Derrière les voix de Khaïr-Eddine, il y a ces voies de l’écriture subversive, ouvertes par le talent et la détermination d’un homme engagé. Se souvenir de Khaïr-Eddine, c’est accepter de suivre ces voies qui s’écrivent dans la liberté du texte et la sculpture des mots. Se souvenir de Khaïr-Eddine, c’est se rappeler que la littérature a précisément ce pouvoir transcendant qui contourne les frontières, dépasse les drames et réécrit l’histoire avec beaucoup de détermination et un brin d’espoir.
4 Commentaires
Un ami super !
03/04/2020 à 15:51
Un type génial que j'ai fréquenté pendant les événements de Mai 1968 et quelques mois après au club des poètes, rue de Bourgogne. Et je n'avais pas chercher sur internet pour essayer de le retrouver.

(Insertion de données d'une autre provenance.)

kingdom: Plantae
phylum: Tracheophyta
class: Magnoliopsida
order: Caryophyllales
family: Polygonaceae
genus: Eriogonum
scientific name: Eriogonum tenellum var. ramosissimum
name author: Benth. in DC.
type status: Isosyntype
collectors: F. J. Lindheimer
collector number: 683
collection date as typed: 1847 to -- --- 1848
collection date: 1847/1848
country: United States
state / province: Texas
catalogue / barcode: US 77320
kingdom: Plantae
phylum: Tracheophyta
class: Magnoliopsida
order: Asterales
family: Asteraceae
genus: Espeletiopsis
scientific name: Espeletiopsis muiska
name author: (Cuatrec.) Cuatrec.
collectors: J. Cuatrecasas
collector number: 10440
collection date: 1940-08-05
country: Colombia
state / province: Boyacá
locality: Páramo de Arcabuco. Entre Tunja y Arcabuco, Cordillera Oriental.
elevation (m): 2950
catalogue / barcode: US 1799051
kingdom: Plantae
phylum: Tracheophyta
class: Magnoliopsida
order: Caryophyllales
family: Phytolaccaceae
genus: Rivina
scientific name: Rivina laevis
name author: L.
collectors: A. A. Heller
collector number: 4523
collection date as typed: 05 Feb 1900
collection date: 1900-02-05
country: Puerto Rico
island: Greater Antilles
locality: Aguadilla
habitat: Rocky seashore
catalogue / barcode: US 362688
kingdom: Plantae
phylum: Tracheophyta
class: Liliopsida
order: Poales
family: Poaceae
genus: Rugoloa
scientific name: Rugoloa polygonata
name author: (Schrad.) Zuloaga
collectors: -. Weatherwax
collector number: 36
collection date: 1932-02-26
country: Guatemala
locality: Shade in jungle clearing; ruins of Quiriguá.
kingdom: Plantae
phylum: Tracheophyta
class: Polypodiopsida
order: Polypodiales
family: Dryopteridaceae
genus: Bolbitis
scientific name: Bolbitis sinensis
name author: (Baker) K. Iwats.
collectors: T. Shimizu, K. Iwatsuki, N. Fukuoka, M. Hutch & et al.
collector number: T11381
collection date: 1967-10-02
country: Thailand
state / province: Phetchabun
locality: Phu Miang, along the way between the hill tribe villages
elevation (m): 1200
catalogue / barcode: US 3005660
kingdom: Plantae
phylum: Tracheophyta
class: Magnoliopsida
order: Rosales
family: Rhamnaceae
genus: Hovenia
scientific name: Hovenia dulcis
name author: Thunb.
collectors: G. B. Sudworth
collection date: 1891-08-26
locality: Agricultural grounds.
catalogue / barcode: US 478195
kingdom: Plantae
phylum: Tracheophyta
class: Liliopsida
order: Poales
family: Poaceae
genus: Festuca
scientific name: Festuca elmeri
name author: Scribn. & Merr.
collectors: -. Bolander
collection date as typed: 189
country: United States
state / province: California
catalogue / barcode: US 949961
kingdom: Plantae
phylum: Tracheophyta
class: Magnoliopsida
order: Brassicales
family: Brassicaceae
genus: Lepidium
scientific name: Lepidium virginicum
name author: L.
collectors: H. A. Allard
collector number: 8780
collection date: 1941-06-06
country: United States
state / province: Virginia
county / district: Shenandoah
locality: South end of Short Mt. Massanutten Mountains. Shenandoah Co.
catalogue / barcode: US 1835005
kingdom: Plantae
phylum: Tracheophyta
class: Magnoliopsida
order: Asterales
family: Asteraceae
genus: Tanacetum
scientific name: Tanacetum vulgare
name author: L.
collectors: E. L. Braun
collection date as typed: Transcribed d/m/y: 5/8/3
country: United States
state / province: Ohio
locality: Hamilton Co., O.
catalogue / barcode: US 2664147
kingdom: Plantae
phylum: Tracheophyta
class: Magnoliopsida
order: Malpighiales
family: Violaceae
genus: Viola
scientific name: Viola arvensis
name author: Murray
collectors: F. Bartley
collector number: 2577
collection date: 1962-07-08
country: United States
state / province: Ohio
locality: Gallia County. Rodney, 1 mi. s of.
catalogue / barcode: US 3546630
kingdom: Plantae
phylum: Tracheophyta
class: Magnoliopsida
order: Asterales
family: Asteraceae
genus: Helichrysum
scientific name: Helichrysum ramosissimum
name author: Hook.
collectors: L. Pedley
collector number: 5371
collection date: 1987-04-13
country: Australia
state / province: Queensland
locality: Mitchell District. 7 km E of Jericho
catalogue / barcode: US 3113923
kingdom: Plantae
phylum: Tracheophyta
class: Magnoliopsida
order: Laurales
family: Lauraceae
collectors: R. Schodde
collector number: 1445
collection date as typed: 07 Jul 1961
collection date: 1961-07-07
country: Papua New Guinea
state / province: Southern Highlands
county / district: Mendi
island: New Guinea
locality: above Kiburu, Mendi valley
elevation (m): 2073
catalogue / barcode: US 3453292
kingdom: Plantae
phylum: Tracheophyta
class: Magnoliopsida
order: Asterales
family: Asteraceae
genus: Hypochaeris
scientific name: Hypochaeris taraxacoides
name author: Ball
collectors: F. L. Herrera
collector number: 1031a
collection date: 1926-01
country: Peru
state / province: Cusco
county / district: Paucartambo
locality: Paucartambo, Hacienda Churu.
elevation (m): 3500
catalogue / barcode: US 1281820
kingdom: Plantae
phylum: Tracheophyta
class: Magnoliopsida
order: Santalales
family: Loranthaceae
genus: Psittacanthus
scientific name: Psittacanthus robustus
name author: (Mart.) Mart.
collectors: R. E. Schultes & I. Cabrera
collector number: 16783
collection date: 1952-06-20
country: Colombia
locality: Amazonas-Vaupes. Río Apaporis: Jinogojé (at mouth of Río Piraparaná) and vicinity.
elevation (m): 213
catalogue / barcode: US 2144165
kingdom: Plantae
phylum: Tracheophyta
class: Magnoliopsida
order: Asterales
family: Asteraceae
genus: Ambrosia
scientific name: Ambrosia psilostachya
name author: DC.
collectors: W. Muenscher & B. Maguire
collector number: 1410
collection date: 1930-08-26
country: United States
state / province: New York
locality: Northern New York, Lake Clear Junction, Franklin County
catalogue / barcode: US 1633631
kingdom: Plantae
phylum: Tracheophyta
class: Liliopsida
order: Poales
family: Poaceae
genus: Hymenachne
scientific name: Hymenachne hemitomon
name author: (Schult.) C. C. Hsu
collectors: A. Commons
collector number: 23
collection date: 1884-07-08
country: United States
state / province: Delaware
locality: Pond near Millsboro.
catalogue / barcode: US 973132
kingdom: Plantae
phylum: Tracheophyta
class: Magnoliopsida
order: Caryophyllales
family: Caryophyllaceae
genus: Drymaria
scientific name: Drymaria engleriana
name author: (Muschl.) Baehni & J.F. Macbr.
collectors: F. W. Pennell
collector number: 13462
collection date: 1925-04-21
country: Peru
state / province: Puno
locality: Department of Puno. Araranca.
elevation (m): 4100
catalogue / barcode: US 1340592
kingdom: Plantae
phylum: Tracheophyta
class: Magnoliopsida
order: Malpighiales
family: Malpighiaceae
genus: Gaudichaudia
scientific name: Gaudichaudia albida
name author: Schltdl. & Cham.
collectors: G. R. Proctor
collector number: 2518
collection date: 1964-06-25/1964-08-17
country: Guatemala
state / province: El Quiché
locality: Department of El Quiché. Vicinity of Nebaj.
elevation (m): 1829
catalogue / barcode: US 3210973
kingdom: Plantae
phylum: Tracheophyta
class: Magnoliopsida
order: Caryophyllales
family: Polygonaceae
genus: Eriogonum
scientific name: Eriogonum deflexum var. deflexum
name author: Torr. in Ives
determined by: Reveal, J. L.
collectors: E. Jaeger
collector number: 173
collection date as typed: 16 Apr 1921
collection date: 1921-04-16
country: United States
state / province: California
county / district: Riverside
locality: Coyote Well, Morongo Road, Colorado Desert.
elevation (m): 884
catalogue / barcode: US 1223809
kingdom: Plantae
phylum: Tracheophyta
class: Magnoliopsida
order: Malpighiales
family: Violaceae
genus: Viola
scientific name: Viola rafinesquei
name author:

Je suis très heureux et désolé d'apprendre qu'il nous a quittés il y a si longtemps.Mais condoléances à sa famille . Gilbert Lemoine
Imane
11/02/2023 à 12:57
Bonjour monsieur
Pourriez vous nous en dire plus ?
Zizou
10/12/2020 à 15:10
Une fin de vie dans la souffrance pour un homme qui avait peur de la maladie...UN GRAND VIDE POUR LA LITTÉRATURE MAROCAINE ET FRANÇAISE.... :down:
Fahed chems
10/02/2021 à 16:38
Je pense qu’il est né en 1945 à tafrouat, plus précisément à azro wado un petit village dans la vallée des ammeleyns, lorsque j’étais bachot j’ai eu son roman en programme de français, franchement à cette époque là je ne lui ai pas attribué une importance du fait que je le considérais comme un écrivain d’un talent médiocre comme c’est le cas aujourd’hui pour coelho, bref son roman qu’on étudiait au programme du bac s’intitulait il était une fois un vieux couple heureux, aussi je me suis pas fait la peine de lire, du moins que son titre me paraissait un peu banal, et puis des jours et une année exactement s’est écoulée, avant que je m’acharne vraiment sur ces œuvres, j’ai pris dans un premier prime de chercher un peu partout les résumés, les titres de ces livres, en premier son premier agadir m’a attiré et même séduit vu que c’est le nom d’une ville et puis le roman y parle particulièrement du fameux séisme qui a frappé la ville en 1960, du coup je l’ai acheté, et je croyais déjà que j’allais lire un livre ordinaire comme tous les livres d’une écriture classique appliquée sur un roman, et la c’était un véritable choque quant à moi en le lisant, un style impénétrable, des mots poussiéreux même hugo ou flaubert n’en a guère usé, des poèmes, du théâtre, des paroles poétiques, symboliques, faites certainement pour quelque chose, toutes formes de littérature s’entassaient dans un même roman, des fois en lisant des pages je voyais des écritures surréalistes, délirantes, extrêmement fantastiques, tout d’abord j’avoue que j’ai eu de la de peine pour m’y mettre, après j’ai lu le déterreur et je suis maintenant entrain de lire légende et vie d’agounchich, le déterreur et agadir ce sont deux livres d’une complexité poétique incommensurable et innommable, par contre légende et vie d’agounchich c’est un roman si lisible, et qu’il n’y a qu’une seule forme de littérature, c’est la narration limpide, en somme khair eddine c’est un grand écrivain marocain berbère, et qu’il est définitivement impossible de le définir ou de le déterminer, y compris également ses œuvres, et ce qu’on peut dire uniquement de lui et de ses œuvres c’est qu’il était lui-même tout court , et par conséquent il en incarnait son univers intérieur avec une langue qui lui était proprement subjective.